Oh dear, it seems I've disturbed a tried-and-true Apple fanboi. Imagine that.
Perhaps it wasn't evident to you, but when I said "or do I have to wait until more batteries explode", I was not referring specifically to Apple; I was referring to batteries in general, specifically when left in direct sunlight. Perhaps you would have understood that if you had actually read the rest of my comment instead of perceiving "anti-Apple vitriol" in everything you read.
@Allan Rutland -- You're not the only one; I had the same thought. Unfortunately, such logic is rarely experienced by designers and Apple fans.
@ John Robson
Your comments make me sad for the future of human kind.
"BUT leccy isn't available when out and about on a long ride. On my commute this morning my GPS cycle computer shutdown from low battery :("
WTF! You need a GPS for a ride which, by the term commute, seems to imply that it is a regular journey?
"I must have accidentally left it on after my weekend jaunt (yes it should have an auto shutoff if it doesn't move for 10 minutes, but that's not my fault)"

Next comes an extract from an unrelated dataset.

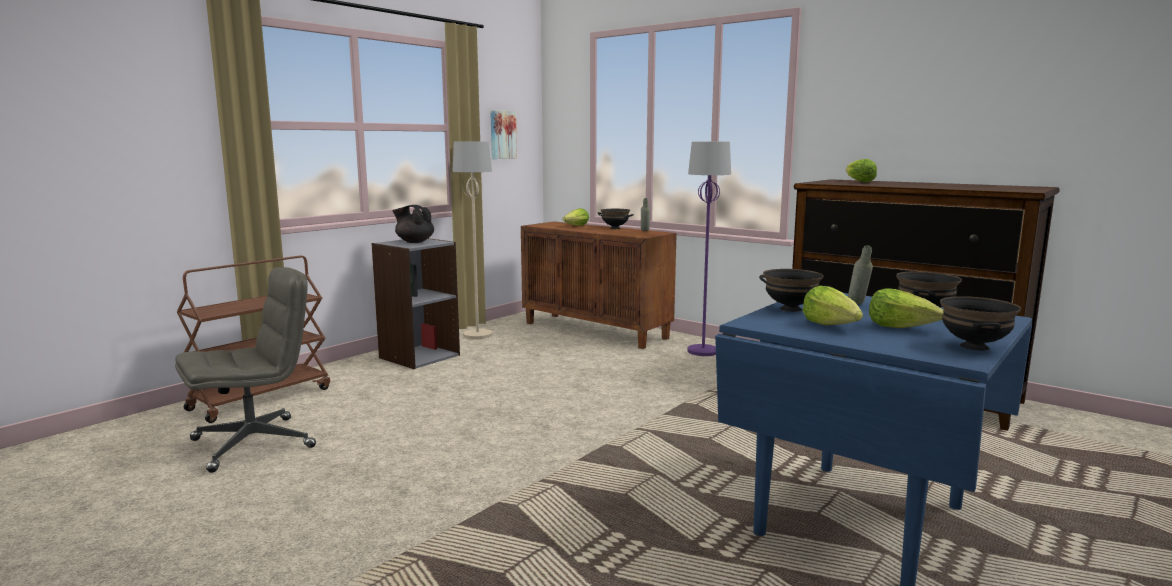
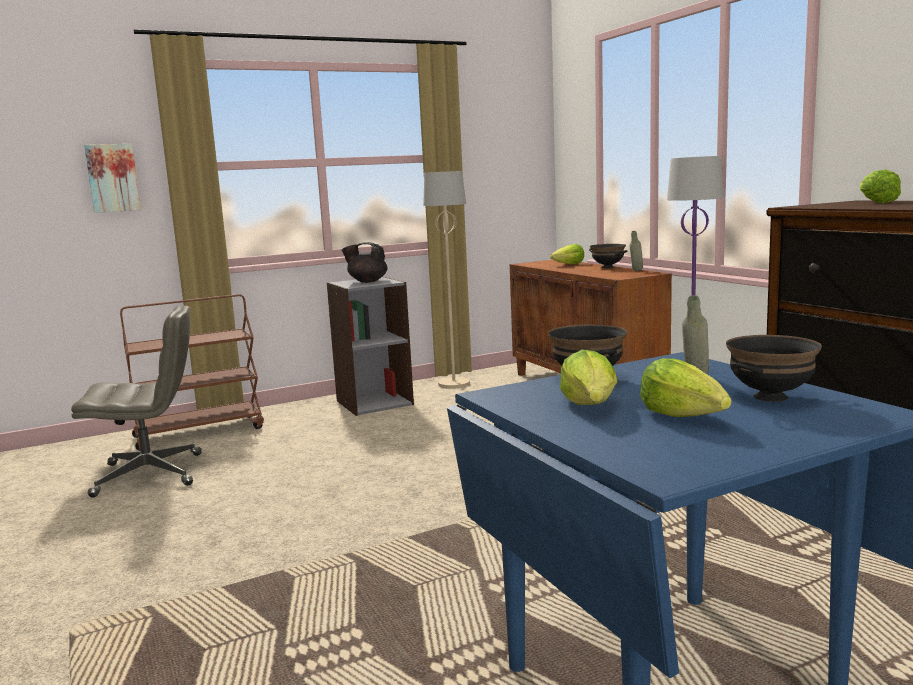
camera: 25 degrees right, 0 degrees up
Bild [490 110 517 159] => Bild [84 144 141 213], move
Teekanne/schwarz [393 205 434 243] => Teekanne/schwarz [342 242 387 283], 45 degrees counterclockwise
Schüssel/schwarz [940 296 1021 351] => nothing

So whose fault is it then, quick call injury lawyers 4 U, someone is to blame for your inability to either turn off your GPS when you finish with it or remember how to get to work
I can only hope that you were able charge your GPS at work yesterday or are you still cycling round in circles wailing about how unfair it all is!
Convenience - not environment
There seems to be a bit of talk about the environmental aspect of the kit. I don't think that's the actual argument. Looks to me like this is being sold on convenience more than anything else. If you want to take your iPhone/iPod camping (and you earn enough money) then it's a good idea.
The biggest issue I see is the price. A 5v regulator and USB socket can be got for well under a fiver in the UK (£5). Add in a few quid for buffer components and a cute little box to put it in and you can build half a dozen for your £60.......
@ Mr. Omega
I could charge any device multiple times for that much leccy.
BUT leccy isn't available when out and about on a long ride. On my commute this morning my GPS cycle computer shutdown from low battery :(
I must have accidentally left it on after my weekend jaunt (yes it should have an auto shutoff if it doesn't move for 10 minutes, but that's not my fault)
I actually like this idea, although one that would run off my existing battery packs already on the bike would be good (8*AA pack runs my lights, must be able to get 5v regulated out of that...)
Try to keep up - iPhone batteries haven't exploded. "Exploding" iPhones have all been dropped by their clumsy, undoubtedly-Windows-using owners.
If you want to puke up more anti-Apple vitriol, at least try to make it accurate.